Sein Handy legte er monatelang lahm, E-Mails ließ er von seinem Vater beantworten. „Ich brauchte meine Ruhe, um zu mir zu finden.“Die Konsequenzen, die er zog, waren vielfältig. Er hat Fastfood von seinem Speiseplan gestrichen und seine Ernährung professionalisiert. Er hat Schläger und Bespannung gewechselt. Er hat sich von seinen Eltern, zwei ehemaligen russischen Kaderspielern, ein Stück weit emanzipiert. Sie begleiten ihn nur noch unregelmäßig zu den Turnieren, und die Trainingsarbeit hat sein Vertrauter Detlev Irmler vom Rochusclub Düsseldorf, für den Zverev in der Bundesliga aufschlägt, übernommen. Seitdem spielt er aggressiver und lässt sich vom Gegner nicht mehr so sehr beeindrucken. Die meiste Zeit des Jahres lebt Zverev allein in Monaco, sein Elternhaus in Lemsahl hat er in diesem Jahr nur eine Woche von innen gesehen. Selbst in diesen Tagen wohnt er mit seiner neuen Freundin Sue, einer Studentin aus Florida, im Hotel.
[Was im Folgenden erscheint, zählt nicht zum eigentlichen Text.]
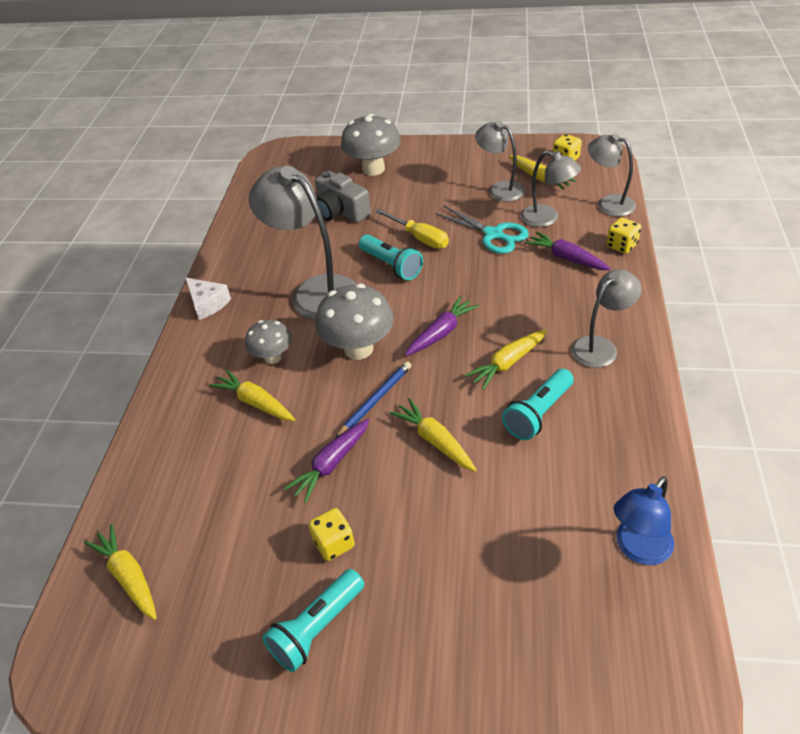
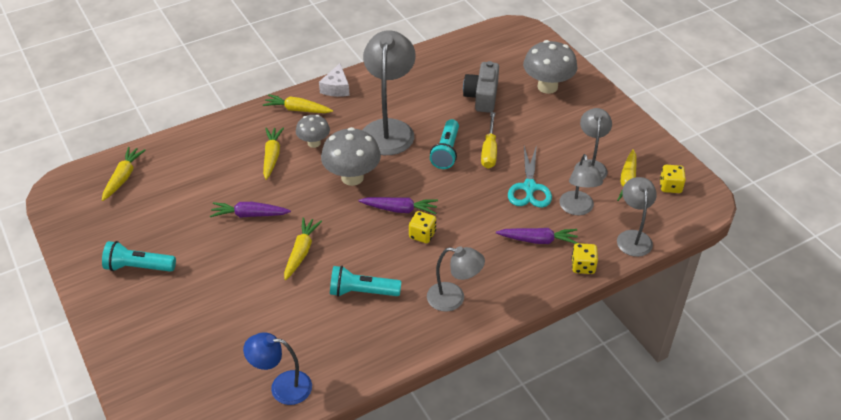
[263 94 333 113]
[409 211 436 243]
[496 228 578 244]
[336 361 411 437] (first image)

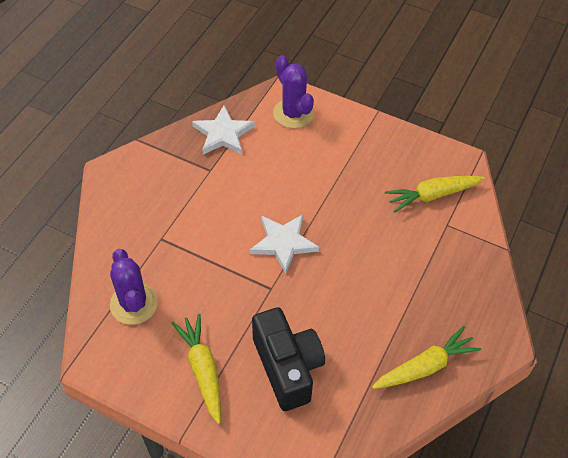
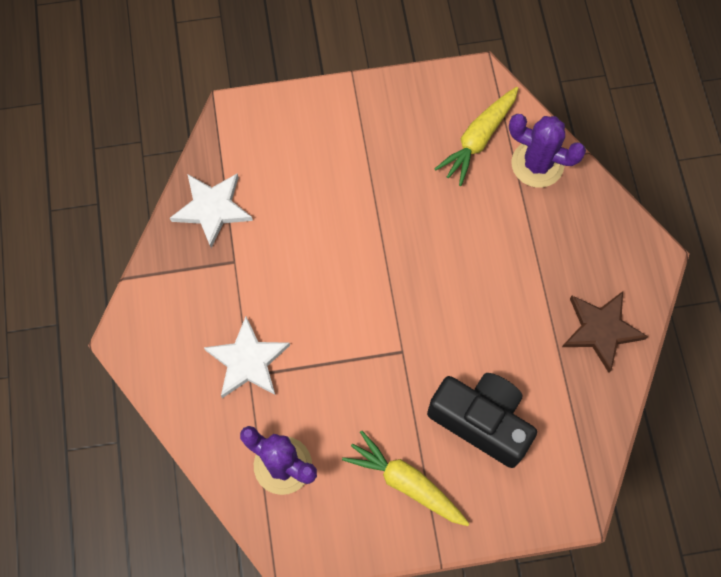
[204 316 290 398]
[509 114 586 188]
[562 291 648 373]

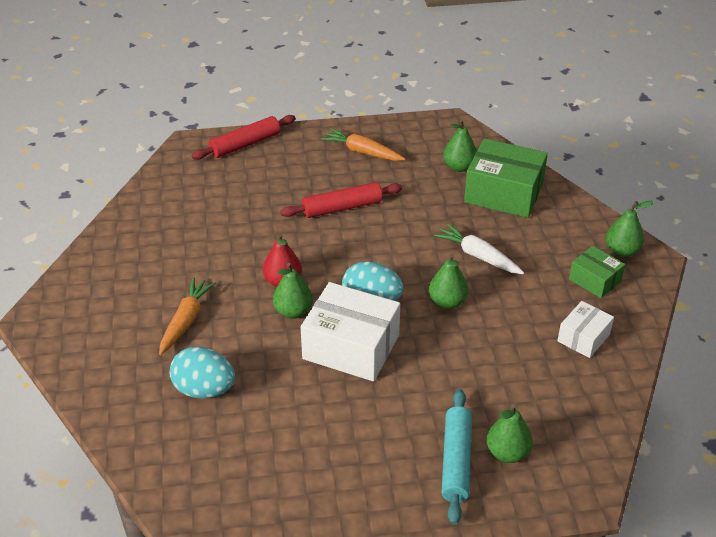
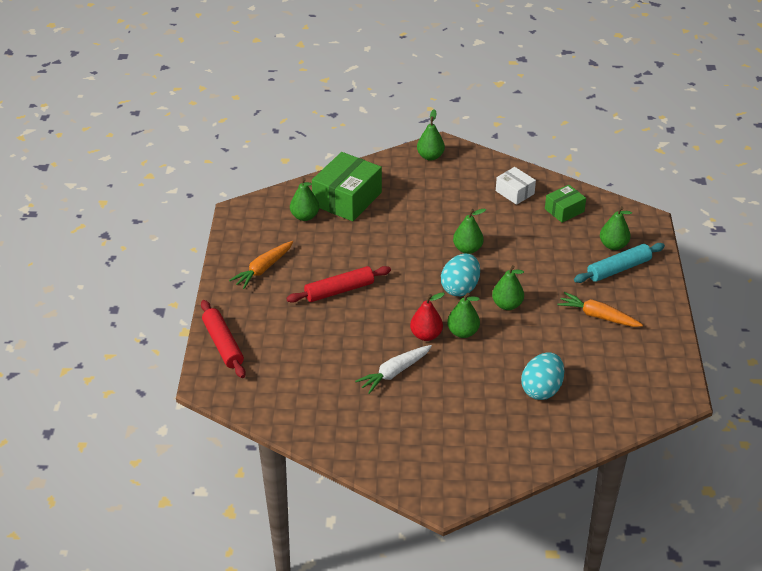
[286 266 391 303]
[355 345 432 394]
[492 265 524 310]
[545 185 586 223]
[557 292 643 327]
[574 243 665 283]

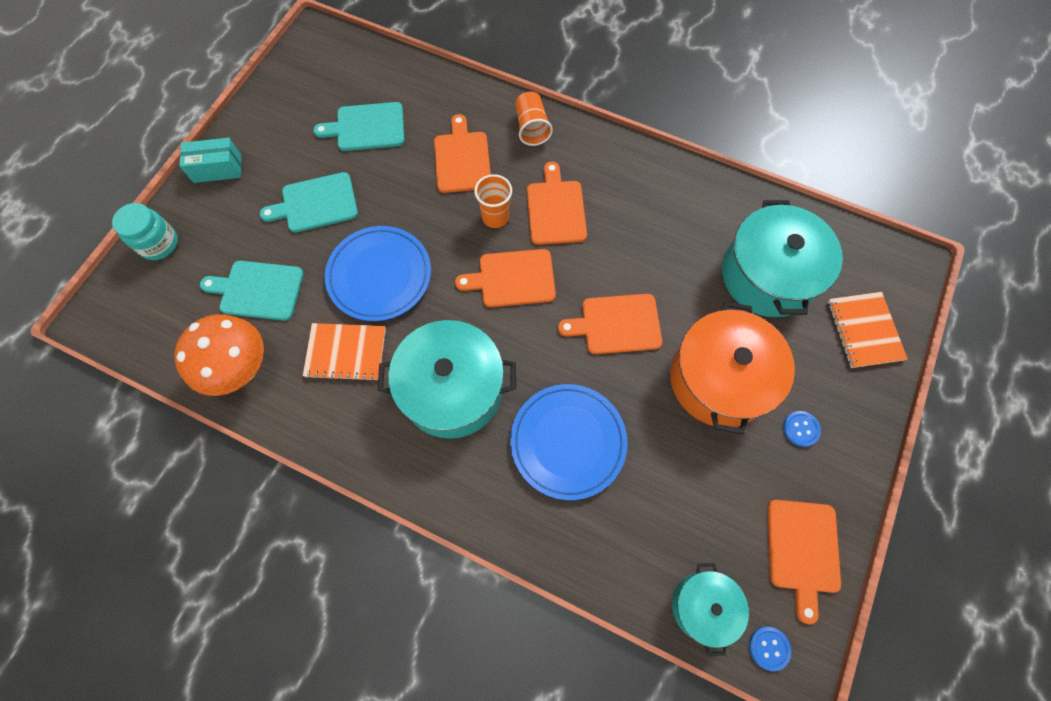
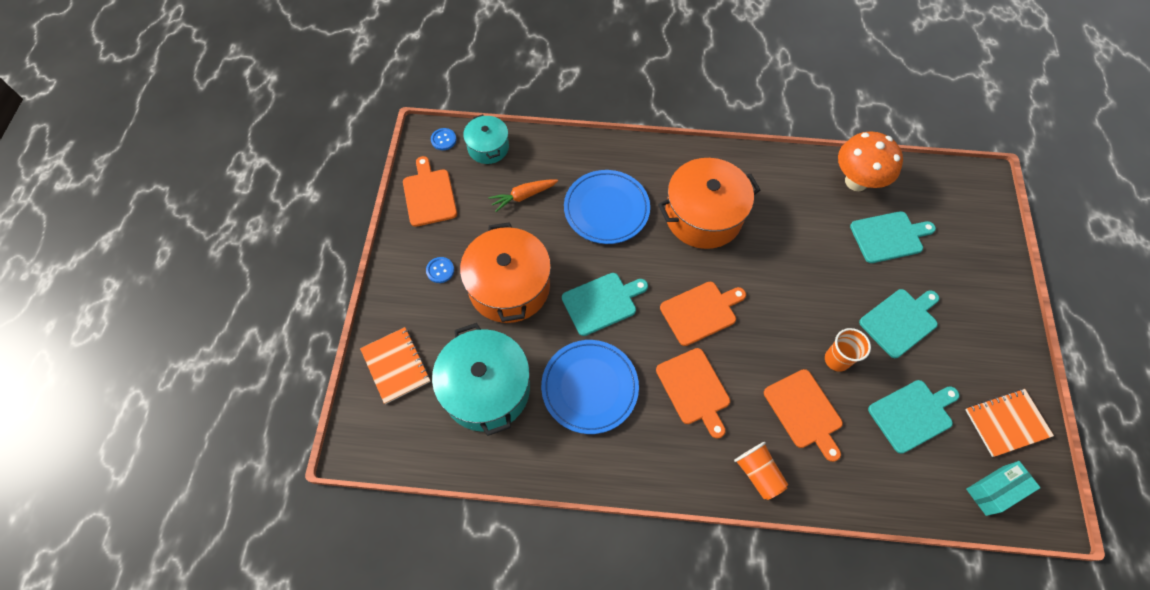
[489 179 558 212]
[541 340 639 434]
[562 273 648 336]
[658 158 760 249]
[825 328 871 372]
[965 389 1054 457]
[966 461 1041 516]
[112 203 178 260] (first image)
„Ich habe das Gefühl, dass ich auf dem richtigen Weg bin“, sagt er, „wenn ich mein Spiel durchbringe, kann ich am Rothenbaum ein paar Runden überstehen.“ Es ist Mischa Zverevs Stärke, sich über das eigene Wohl und Wehe nicht den Kopf zu zermartern, sondern den Ist-Zustand zu akzeptieren. Es ist jedoch auch seine Schwäche, nicht immer das Letzte aus sich herauszuholen und das Optimale erreichen zu wollen. Genau diese Diskrepanz hat er im eingangs erwähnten Satz verpackt. Ob er sich manchmal davor fürchte, mit 21 Jahren seinen Karriere-Höhepunkt erreicht zu haben, wird er zum Ende des Gesprächs gefragt. „Ich glaube nicht“, sagt er.